Document images with source code

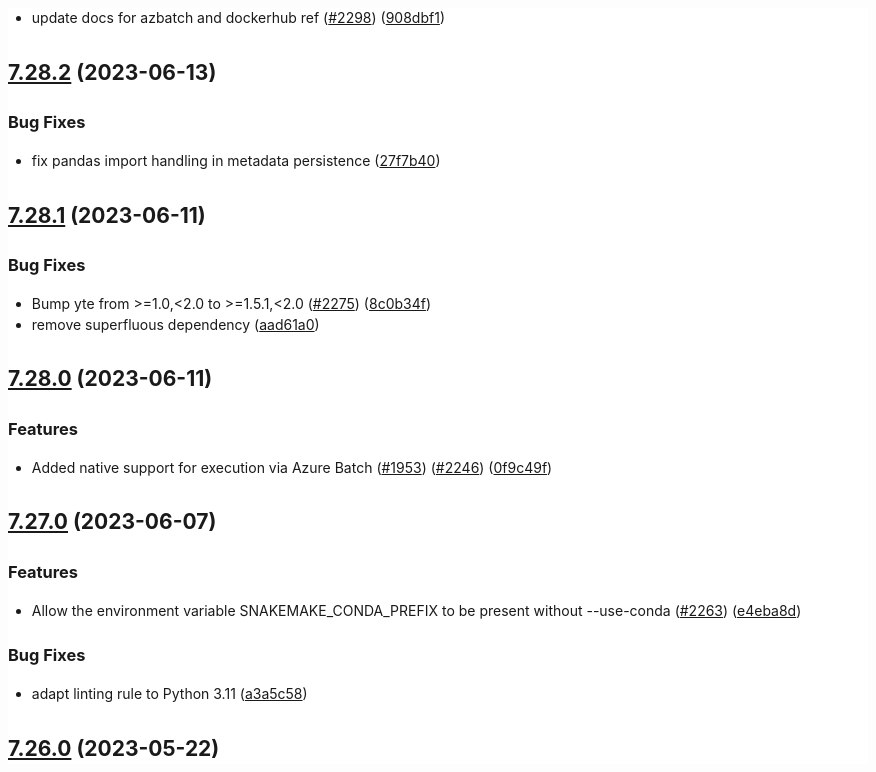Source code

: * update docs for azbatch and dockerhub ref ([#2298](https://github.com/snakemake/snakemake/issues/2298)) ([908dbf1](https://github.com/snakemake/snakemake/commit/908dbf143d4b1625fa6ee80f2b4eb713a6411a3f))

## [7.28.2](https://github.com/snakemake/snakemake/compare/v7.28.1...v7.28.2) (2023-06-13)


### Bug Fixes

* fix pandas import handling in metadata persistence ([27f7b40](https://github.com/snakemake/snakemake/commit/27f7b4014eaea66aa4e599aa854dda75822d30a0))

## [7.28.1](https://github.com/snakemake/snakemake/compare/v7.28.0...v7.28.1) (2023-06-11)


### Bug Fixes

* Bump yte from &gt;=1.0,&lt;2.0 to >=1.5.1,<2.0 ([#2275](https://github.com/snakemake/snakemake/issues/2275)) ([8c0b34f](https://github.com/snakemake/snakemake/commit/8c0b34f869e4f65ff2e47cf5f1e2863bd104f8e7))
* remove superfluous dependency ([aad61a0](https://github.com/snakemake/snakemake/commit/aad61a0131d7ca0f7393af23b98b1db702cd976d))

## [7.28.0](https://github.com/snakemake/snakemake/compare/v7.27.0...v7.28.0) (2023-06-11)


### Features

* Added native support for execution via Azure Batch ([#1953](https://github.com/snakemake/snakemake/issues/1953)) ([#2246](https://github.com/snakemake/snakemake/issues/2246)) ([0f9c49f](https://github.com/snakemake/snakemake/commit/0f9c49fe8643cca0e42e3b091cf9706a7feb877d))

## [7.27.0](https://github.com/snakemake/snakemake/compare/v7.26.0...v7.27.0) (2023-06-07)


### Features

* Allow the environment variable SNAKEMAKE_CONDA_PREFIX to be present without --use-conda ([#2263](https://github.com/snakemake/snakemake/issues/2263)) ([e4eba8d](https://github.com/snakemake/snakemake/commit/e4eba8d72b84aaa460c7d1b1ac54b607e844d782))


### Bug Fixes

* adapt linting rule to Python 3.11 ([a3a5c58](https://github.com/snakemake/snakemake/commit/a3a5c58cbbbe9a84b7383ce046b5981271288979))

## [7.26.0](https://github.com/snakemake/snakemake/compare/v7.25.4...v7.26.0) (2023-05-22)
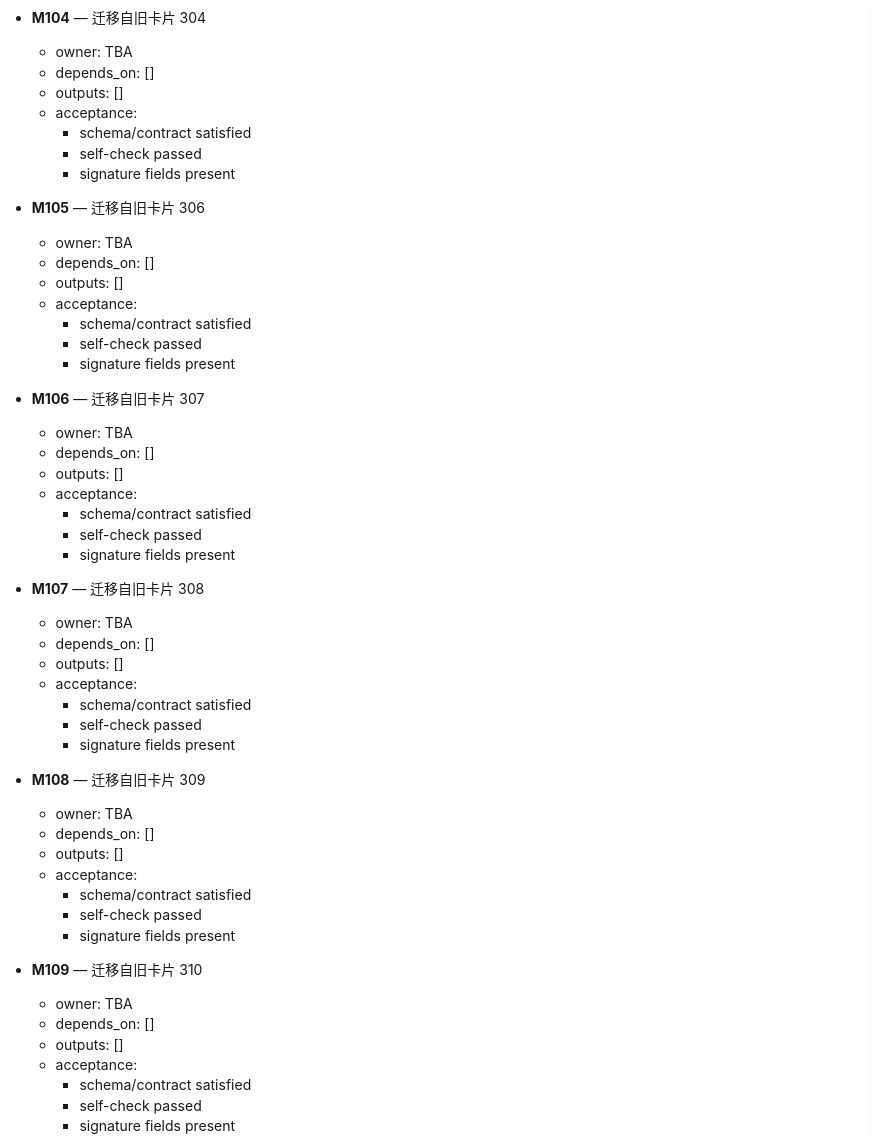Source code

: - **M104** — 迁移自旧卡片 304
  - owner: TBA
  - depends_on: []
  - outputs: []
  - acceptance:
    - schema/contract satisfied
    - self-check passed
    - signature fields present

- **M105** — 迁移自旧卡片 306
  - owner: TBA
  - depends_on: []
  - outputs: []
  - acceptance:
    - schema/contract satisfied
    - self-check passed
    - signature fields present

- **M106** — 迁移自旧卡片 307
  - owner: TBA
  - depends_on: []
  - outputs: []
  - acceptance:
    - schema/contract satisfied
    - self-check passed
    - signature fields present

- **M107** — 迁移自旧卡片 308
  - owner: TBA
  - depends_on: []
  - outputs: []
  - acceptance:
    - schema/contract satisfied
    - self-check passed
    - signature fields present

- **M108** — 迁移自旧卡片 309
  - owner: TBA
  - depends_on: []
  - outputs: []
  - acceptance:
    - schema/contract satisfied
    - self-check passed
    - signature fields present

- **M109** — 迁移自旧卡片 310
  - owner: TBA
  - depends_on: []
  - outputs: []
  - acceptance:
    - schema/contract satisfied
    - self-check passed
    - signature fields present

YOUR OBJECTIVE
Word for word, return the entries above, but without any pictures.

SOLUTION FOR THIS TASK
Source code

: * update docs for azbatch and dockerhub ref ([#2298](https://github.com/snakemake/snakemake/issues/2298)) ([908dbf1](https://github.com/snakemake/snakemake/commit/908dbf143d4b1625fa6ee80f2b4eb713a6411a3f))

## [7.28.2](https://github.com/snakemake/snakemake/compare/v7.28.1...v7.28.2) (2023-06-13)


### Bug Fixes

* fix pandas import handling in metadata persistence ([27f7b40](https://github.com/snakemake/snakemake/commit/27f7b4014eaea66aa4e599aa854dda75822d30a0))

## [7.28.1](https://github.com/snakemake/snakemake/compare/v7.28.0...v7.28.1) (2023-06-11)


### Bug Fixes

* Bump yte from &gt;=1.0,&lt;2.0 to >=1.5.1,<2.0 ([#2275](https://github.com/snakemake/snakemake/issues/2275)) ([8c0b34f](https://github.com/snakemake/snakemake/commit/8c0b34f869e4f65ff2e47cf5f1e2863bd104f8e7))
* remove superfluous dependency ([aad61a0](https://github.com/snakemake/snakemake/commit/aad61a0131d7ca0f7393af23b98b1db702cd976d))

## [7.28.0](https://github.com/snakemake/snakemake/compare/v7.27.0...v7.28.0) (2023-06-11)


### Features

* Added native support for execution via Azure Batch ([#1953](https://github.com/snakemake/snakemake/issues/1953)) ([#2246](https://github.com/snakemake/snakemake/issues/2246)) ([0f9c49f](https://github.com/snakemake/snakemake/commit/0f9c49fe8643cca0e42e3b091cf9706a7feb877d))

## [7.27.0](https://github.com/snakemake/snakemake/compare/v7.26.0...v7.27.0) (2023-06-07)


### Features

* Allow the environment variable SNAKEMAKE_CONDA_PREFIX to be present without --use-conda ([#2263](https://github.com/snakemake/snakemake/issues/2263)) ([e4eba8d](https://github.com/snakemake/snakemake/commit/e4eba8d72b84aaa460c7d1b1ac54b607e844d782))


### Bug Fixes

* adapt linting rule to Python 3.11 ([a3a5c58](https://github.com/snakemake/snakemake/commit/a3a5c58cbbbe9a84b7383ce046b5981271288979))

## [7.26.0](https://github.com/snakemake/snakemake/compare/v7.25.4...v7.26.0) (2023-05-22)
Source code

: - **M104** — 迁移自旧卡片 304
  - owner: TBA
  - depends_on: []
  - outputs: []
  - acceptance:
    - schema/contract satisfied
    - self-check passed
    - signature fields present

- **M105** — 迁移自旧卡片 306
  - owner: TBA
  - depends_on: []
  - outputs: []
  - acceptance:
    - schema/contract satisfied
    - self-check passed
    - signature fields present

- **M106** — 迁移自旧卡片 307
  - owner: TBA
  - depends_on: []
  - outputs: []
  - acceptance:
    - schema/contract satisfied
    - self-check passed
    - signature fields present

- **M107** — 迁移自旧卡片 308
  - owner: TBA
  - depends_on: []
  - outputs: []
  - acceptance:
    - schema/contract satisfied
    - self-check passed
    - signature fields present

- **M108** — 迁移自旧卡片 309
  - owner: TBA
  - depends_on: []
  - outputs: []
  - acceptance:
    - schema/contract satisfied
    - self-check passed
    - signature fields present

- **M109** — 迁移自旧卡片 310
  - owner: TBA
  - depends_on: []
  - outputs: []
  - acceptance:
    - schema/contract satisfied
    - self-check passed
    - signature fields present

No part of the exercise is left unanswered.